Sudutpandang. Apa jadinya jika pikiran manusia bisa langsung berkomunikasi
dengan mesin? Pertanyaan yang dulu hanya hidup dalam naskah fiksi ilmiah, kini
mulai dijawab lewat inovasi nyata. Kali ini, bukan dari Silicon Valley, tapi
dari timur jauh China diam-diam menanamkan chip keotak manusia, menyusul jejak
Amerika dalam perlombaan neuroteknologi.
Dari Shanghai, Mimpi Digital Itu Dimulai
Perusahaan teknologi asal Shanghai, NeuraMatrix, baru saja
mencatatkan sejarah. Mereka mengumumkan keberhasilan menanamkan chip elektronik
keotak manusia dalam prosedur medis pertama yang dilakukan disebuah rumah sakit
diwilayah timur China.
Chip tersebut bukan sekadar alat ia adalah jembatan antara otak dan dunia digital, dikenal sebagai Brain-Computer Interface (BCI). Lewat teknologi ini, sinyal dari otak dapat diterjemahkan langsung menjadi perintah digital yang bisa mengendalikan perangkat, bahkan komputer.
Mengejar Amerika, Menyusul Neuralink
Jika nama Neuralink milik Elon Musk sudah lebih dulu
mendunia, maka langkah China ini menegaskan satu hal mereka tak ingin sekadar
menjadi penonton dalam revolusi teknologi saraf. China ingin tampil sebagai
pemain utama, membangun jalur mereka sendiri ditengah persaingan global.

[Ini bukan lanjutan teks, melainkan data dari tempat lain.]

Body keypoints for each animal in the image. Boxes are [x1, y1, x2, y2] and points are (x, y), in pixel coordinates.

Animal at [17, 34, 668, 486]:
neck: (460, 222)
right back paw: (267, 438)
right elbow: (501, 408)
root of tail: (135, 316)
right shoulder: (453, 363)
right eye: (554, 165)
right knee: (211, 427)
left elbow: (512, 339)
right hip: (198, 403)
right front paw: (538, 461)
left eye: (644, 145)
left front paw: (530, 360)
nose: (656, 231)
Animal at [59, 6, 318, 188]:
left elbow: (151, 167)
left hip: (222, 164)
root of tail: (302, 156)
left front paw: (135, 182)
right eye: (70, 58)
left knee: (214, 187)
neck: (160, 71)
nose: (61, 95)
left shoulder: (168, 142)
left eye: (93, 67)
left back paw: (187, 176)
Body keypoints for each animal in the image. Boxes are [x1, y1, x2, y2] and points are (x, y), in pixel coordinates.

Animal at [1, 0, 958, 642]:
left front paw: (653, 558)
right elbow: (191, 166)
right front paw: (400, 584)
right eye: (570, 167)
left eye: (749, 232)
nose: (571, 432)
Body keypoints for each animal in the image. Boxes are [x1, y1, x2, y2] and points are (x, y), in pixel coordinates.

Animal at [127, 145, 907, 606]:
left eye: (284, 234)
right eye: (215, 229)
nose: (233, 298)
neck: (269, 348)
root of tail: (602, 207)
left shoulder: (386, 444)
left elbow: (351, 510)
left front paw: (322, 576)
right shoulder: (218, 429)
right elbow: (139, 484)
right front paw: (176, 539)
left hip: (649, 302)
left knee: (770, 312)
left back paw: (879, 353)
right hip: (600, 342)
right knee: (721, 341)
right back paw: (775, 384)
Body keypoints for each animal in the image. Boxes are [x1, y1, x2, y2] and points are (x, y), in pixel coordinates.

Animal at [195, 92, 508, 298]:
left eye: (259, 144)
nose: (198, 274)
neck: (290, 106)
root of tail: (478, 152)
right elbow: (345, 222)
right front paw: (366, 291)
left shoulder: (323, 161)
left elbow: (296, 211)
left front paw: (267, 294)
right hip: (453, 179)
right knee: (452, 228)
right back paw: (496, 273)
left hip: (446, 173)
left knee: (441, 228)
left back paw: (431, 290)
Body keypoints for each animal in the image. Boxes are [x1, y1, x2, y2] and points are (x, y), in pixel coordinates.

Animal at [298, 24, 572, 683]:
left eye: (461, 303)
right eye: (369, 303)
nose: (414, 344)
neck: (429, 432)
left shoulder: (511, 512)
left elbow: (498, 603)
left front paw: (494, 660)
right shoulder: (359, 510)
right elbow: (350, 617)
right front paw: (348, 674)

Para peneliti Tiongkok bahkan percaya bahwa jika didukung
penuh oleh kebijakan dan pendanaan, mereka bisa menyamai atau melampaui
pencapaian Barat dalam waktu dekat.
Untuk Mereka yang Tak Lagi Bisa Bergerak
Dibalik kecanggihan ini, ada harapan besar yang dibawa membantu mereka yang kehilangan kendali atas tubuhnya. Teknologi ini
dikembangkan untuk pasien lumpuh, penderita penyakit neurodegeneratif seperti
Parkinson, atau mereka yang mengalami cedera saraf serius.
Bayangkan seorang pasien yang tak bisa bicara, tapi lewat chip ini ia dapat “berkomunikasi” hanya dengan gelombang pikirannya. Masa depan itu sedang dibentuk dan China kini turut membangunnya.
Saat Teknologi Menyentuh Batas Etika
Namun, tak semua pihak menyambutnya dengan tangan terbuka.
Muncul pertanyaan mendasar: sejauh apa kita boleh menembus pikiran manusia? Isu
tentang privasi data otak, kemungkinan penyalahgunaan, dan dampak psikologis
menjadi tantangan yang tak kalah penting dari aspek teknis.
Tiongkok, seperti banyak negara lain, masih berada dalam
tahap menyusun regulasi. Dunia sepakat, kemajuan teknologi dan informasi harus seiring dengan
kebijakan yang menjaga sisi kemanusiaan.
Menuju Masa Depan yang Dikendalikan Pikiran
Teknologi chip otak bukan lagi sekadar mimpi. Ia sudah
hadir, diuji, dan perlahan menjadi bagian dari realitas baru. Kini, ketika
Tiongkok mulai melangkah dengan proyek ambisius ini, satu hal menjadi jelas masa depan tidak hanya berada diujung jari, tapi juga dibalik tengkorak kepala.
Dunia tengah menyongsong era dimana pikiran bisa mengetik,
memilih, bahkan mengendalikan semua tanpa perlu menyentuh layar.